Valérie Pécresse a confié à Bernard Larrouturou une mission sur le devenir des universités de Paris. Celui-ci leur a demandé de remettre un lettre d’intention répondant à trois questions : leur projet, leur alliance, leur situation immobilière.
Résumé de la situation…
Deux alliances ont émergé à Paris.
Celle qui associe P5, P7 et Sciences Po a déposé un document prévoyant la création d’un seul Etablissement public habilité à gérer le devenir immobilier de cet ensemble.
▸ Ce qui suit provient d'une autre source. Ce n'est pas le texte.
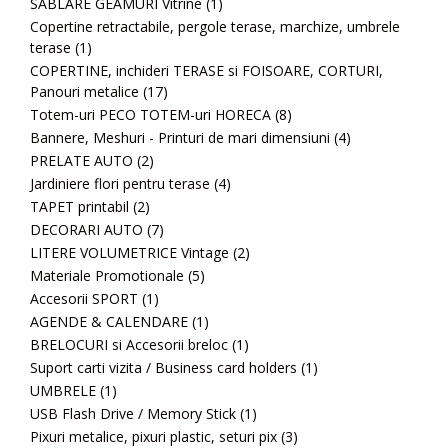
SABLARE GEAMURI Vitrine
(1)
Copertine retractabile, pergole terase, marchize, umbrele
terase
(1)
COPERTINE, inchideri TERASE si FOISOARE, CORTURI,
Panouri metalice
(17)
Totem-uri PECO TOTEM-uri HORECA
(8)
Bannere, Meshuri - Printuri de mari dimensiuni
(4)
PRELATE AUTO
(2)
Jardiniere flori pentru terase
(4)
TAPET printabil
(2)
DECORARI AUTO
(7)
LITERE VOLUMETRICE Vintage
(2)
Materiale Promotionale
(5)
Accesorii SPORT
(1)
AGENDE & CALENDARE
(1)
BRELOCURI si Accesorii breloc
(1)
Suport carti vizita / Business card holders
(1)
UMBRELE
(1)
USB Flash Drive / Memory Stick
(1)
Pixuri metalice, pixuri plastic, seturi pix
(3)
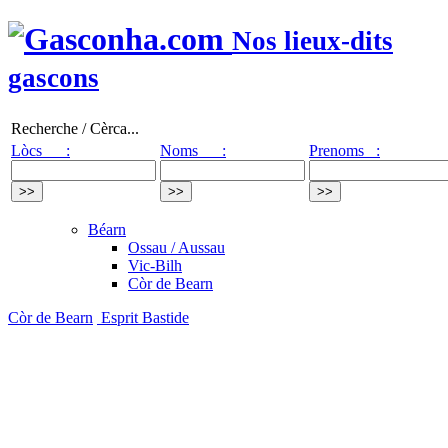
Nos lieux-dits
gascons
Recherche / Cèrca...
Lòcs :
Noms :
Prenoms :
Béarn
Ossau / Aussau
Vic-Bilh
Còr de Bearn
Còr de Bearn
Esprit Bastide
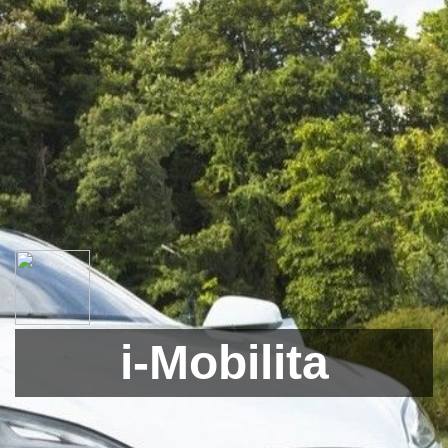
i-Mobilita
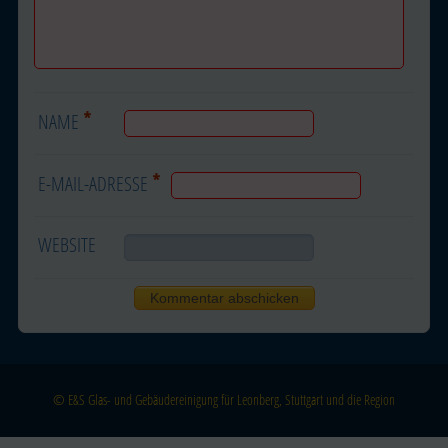
*
NAME
*
E-MAIL-ADRESSE
WEBSITE
© E&S Glas- und Gebäudereinigung für Leonberg, Stuttgart und die Region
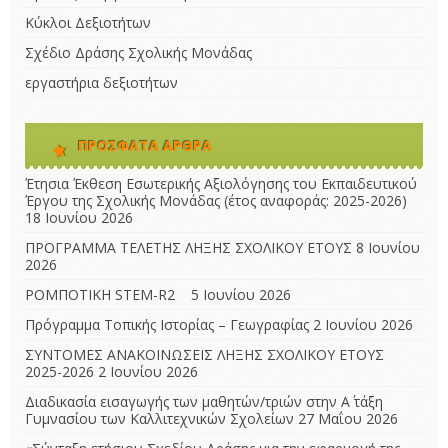
Κύκλοι Δεξιοτήτων
Σχέδιο Δράσης Σχολικής Μονάδας
εργαστήρια δεξιοτήτων
ΠΡΌΣΦΑΤΑ ΆΡΘΡΑ
Έτησια Έκθεση Εσωτερικής Αξιολόγησης του Εκπαιδευτικού
Έργου της Σχολικής Μονάδας (έτος αναφοράς: 2025-2026)
18 Ιουνίου 2026
ΠΡΟΓΡΑΜΜΑ ΤΕΛΕΤΗΣ ΛΗΞΗΣ ΣΧΟΛΙΚΟΥ ΕΤΟΥΣ
8 Ιουνίου
2026
ΡΟΜΠΟΤΙΚΗ STEM-R2
5 Ιουνίου 2026
Πρόγραμμα Τοπικής Ιστορίας – Γεωγραφίας
2 Ιουνίου 2026
ΣΥΝΤΟΜΕΣ ΑΝΑΚΟΙΝΩΣΕΙΣ ΛΗΞΗΣ ΣΧΟΛΙΚΟΥ ΕΤΟΥΣ
2025-2026
2 Ιουνίου 2026
Διαδικασία εισαγωγής των μαθητών/τριών στην Α΄ τάξη
Γυμνασίου των Καλλιτεχνικών Σχολείων
27 Μαΐου 2026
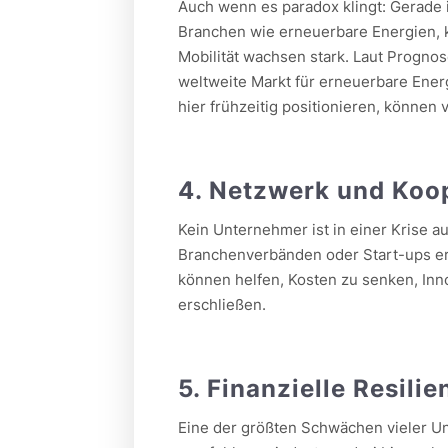
Auch wenn es paradox klingt: Gerade in
Branchen wie erneuerbare Energien, k
Mobilität wachsen stark. Laut Prognos
weltweite Markt für erneuerbare Ene
hier frühzeitig positionieren, könne
4. Netzwerk und Koo
Kein Unternehmer ist in einer Krise au
Branchenverbänden oder Start-ups er
können helfen, Kosten zu senken, In
erschließen.
5. Finanzielle Resili
Eine der größten Schwächen vieler Un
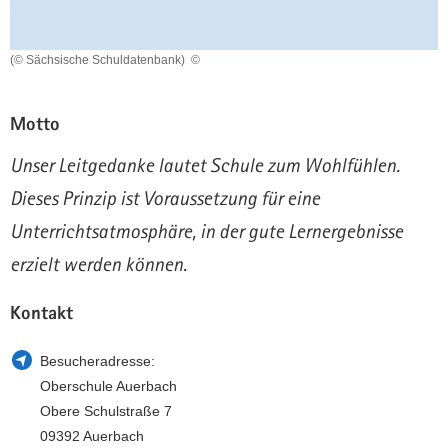
a
n
v
(© Sächsische Schuldatenbank)
©
i
g
a
Motto
t
i
Unser Leitgedanke lautet Schule zum Wohlfühlen.
o
Dieses Prinzip ist Voraussetzung für eine
n
Unterrichtsatmosphäre, in der gute Lernergebnisse
erzielt werden können.
Kontakt
Besucheradresse:
Oberschule Auerbach
Obere Schulstraße 7
09392 Auerbach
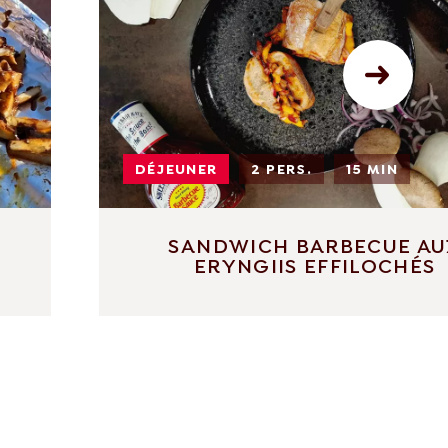
DÉJEUNER
2 PERS.
15 MIN
SANDWICH BARBECUE AU
ERYNGIIS EFFILOCHÉS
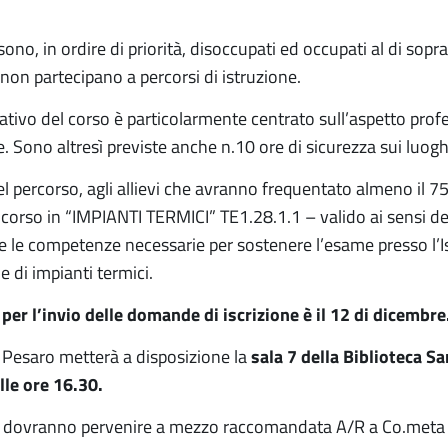
 sono, in ordire di priorità, disoccupati ed occupati al di sopr
non partecipano a percorsi di istruzione.
ativo del corso è particolarmente centrato sull’aspetto profes
e. Sono altresì previste anche n.10 ore di sicurezza sui luogh
l percorso, agli allievi che avranno frequentato almeno il 75
 corso in “IMPIANTI TERMICI” TE1.28.1.1 – valido ai sensi de
 le competenze necessarie per sostenere l’esame presso l’Ispe
 di impianti termici.
per l’invio delle domande di iscrizione è il 12 di dicembre
 Pesaro metterà a disposizione la
sala 7 della Biblioteca Sa
le ore 16.30.
ovranno pervenire a mezzo raccomandata A/R a Co.meta srl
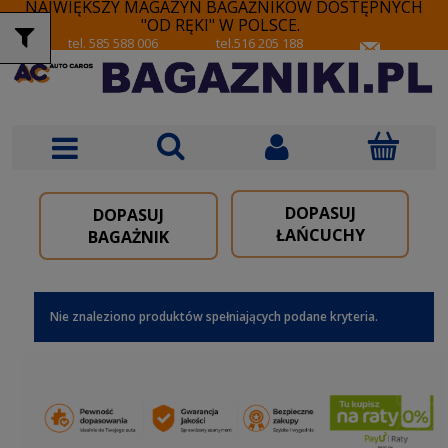
NAJWIĘKSZY MAGAZYN BAGAŻNIKÓW DOSTĘPNYCH
"OD RĘKI" W POLSCE.
tel. 585 588 006
tel.516 205 188
DOPASUJ
DOPASUJ
ŁAŃCUCHY
BAGAŻNIK
Nie znaleziono produktów spełniających podane kryteria.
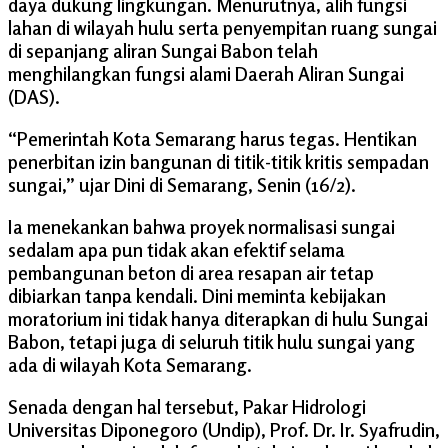
daya dukung lingkungan. Menurutnya, alih fungsi
lahan di wilayah hulu serta penyempitan ruang sungai
di sepanjang aliran Sungai Babon telah
menghilangkan fungsi alami Daerah Aliran Sungai
(DAS).
“Pemerintah Kota Semarang harus tegas. Hentikan
penerbitan izin bangunan di titik-titik kritis sempadan
sungai,” ujar Dini di Semarang, Senin (16/2).
Ia menekankan bahwa proyek normalisasi sungai
sedalam apa pun tidak akan efektif selama
pembangunan beton di area resapan air tetap
dibiarkan tanpa kendali. Dini meminta kebijakan
moratorium ini tidak hanya diterapkan di hulu Sungai
Babon, tetapi juga di seluruh titik hulu sungai yang
ada di wilayah Kota Semarang.
Senada dengan hal tersebut, Pakar Hidrologi
Universitas Diponegoro (Undip), Prof. Dr. Ir. Syafrudin,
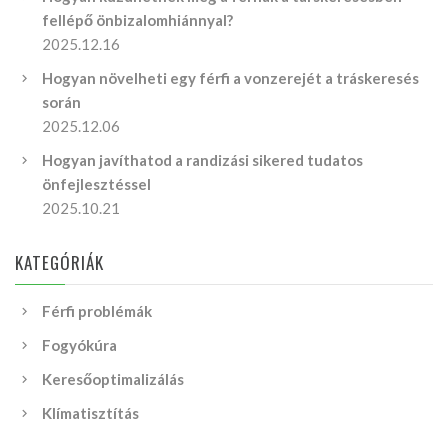
fellépő önbizalomhiánnyal?
2025.12.16
Hogyan növelheti egy férfi a vonzerejét a tráskeresés
során
2025.12.06
Hogyan javíthatod a randizási sikered tudatos
önfejlesztéssel
2025.10.21
KATEGÓRIÁK
Férfi problémák
Fogyókúra
Keresőoptimalizálás
Klímatisztítás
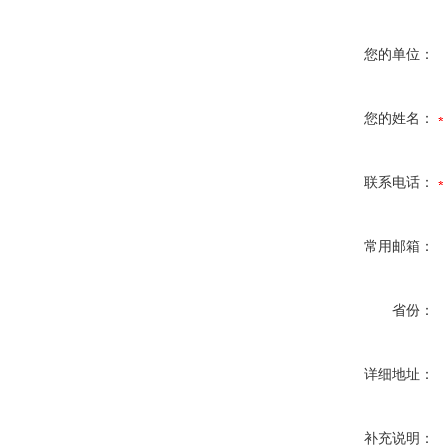
您的单位：
您的姓名：
联系电话：
常用邮箱：
省份：
详细地址：
补充说明：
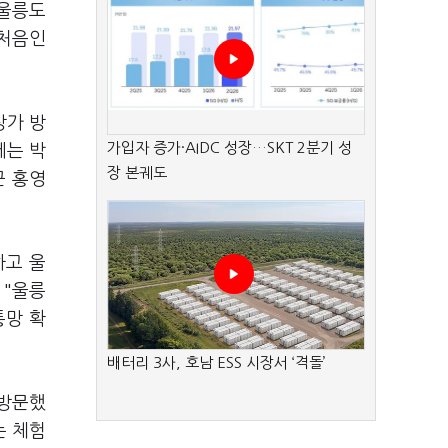
 울릉도
 처음인
상가 방
가입자 증가·AIDC 성장…SKT 2분기 성
에는 박
장 본궤도
군 홍영
하고 울
 "울릉
통망 확
배터리 3사, 호남 ESS 시장서 ‘격돌’
 방문했
는 체험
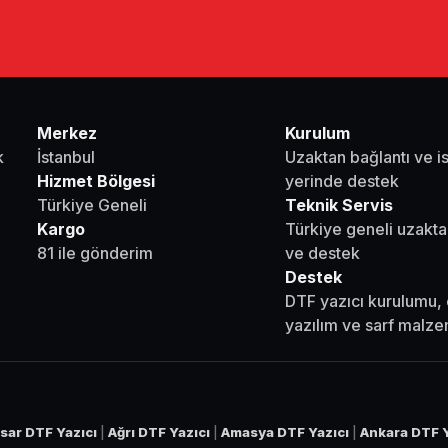
Merkez
Kurulum
k
İstanbul
Uzaktan bağlantı ve i
Hizmet Bölgesi
yerinde destek
Türkiye Geneli
Teknik Servis
Kargo
Türkiye geneli uzakta
81 ile gönderim
ve destek
Destek
DTF yazıcı kurulumu, 
yazılım ve sarf malz
sar DTF Yazıcı
|
Ağrı DTF Yazıcı
|
Amasya DTF Yazıcı
|
Ankara DTF Y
L’autre Alliance, dite Paris Universitas, a rejeté la proposition de Dauphine de constituer un seul établissement public rassemblant toutes les composantes. Et pas moins de 4 lettres d’intention ont été déposées de la part des membres de Paris-Universitas :
- un document porté par P6 et P2, et associant P4 ;
- un document à l’initiative de l’ENS Ulm associant plusieurs grandes écoles de la Montagne Sainte-Geneviève ;
- une lettre de l’EHESS et de l’EPHE pour le site Condorcet, porte d’Auberviliiers ;
- une lettre d’intention de Dauphine.
Chacun proteste de sa vertu et jure que l’Alliance Paris-Universitas n’est pas atteinte par cette multiplicité de projets. Pourquoi nier que cette dispersion a valeur de bilan ? Un projet commun se construit sur la base de l’égalité des partenaires et d’une gouvernance partagée. A défaut, les considérants tactiques prévalent sur l’ambition stratégique.
Dans ce jeu désintégrateur, la centrifugeuse continue de tourner et l’inconnue ne porte pas sur la rupture programmée entre P2 et P6, mais sur sa date : après la perception des crédits campus (éventuels) et après la récupération de la marque Sorbonne bien sûr. Cela prendra donc quelques mois.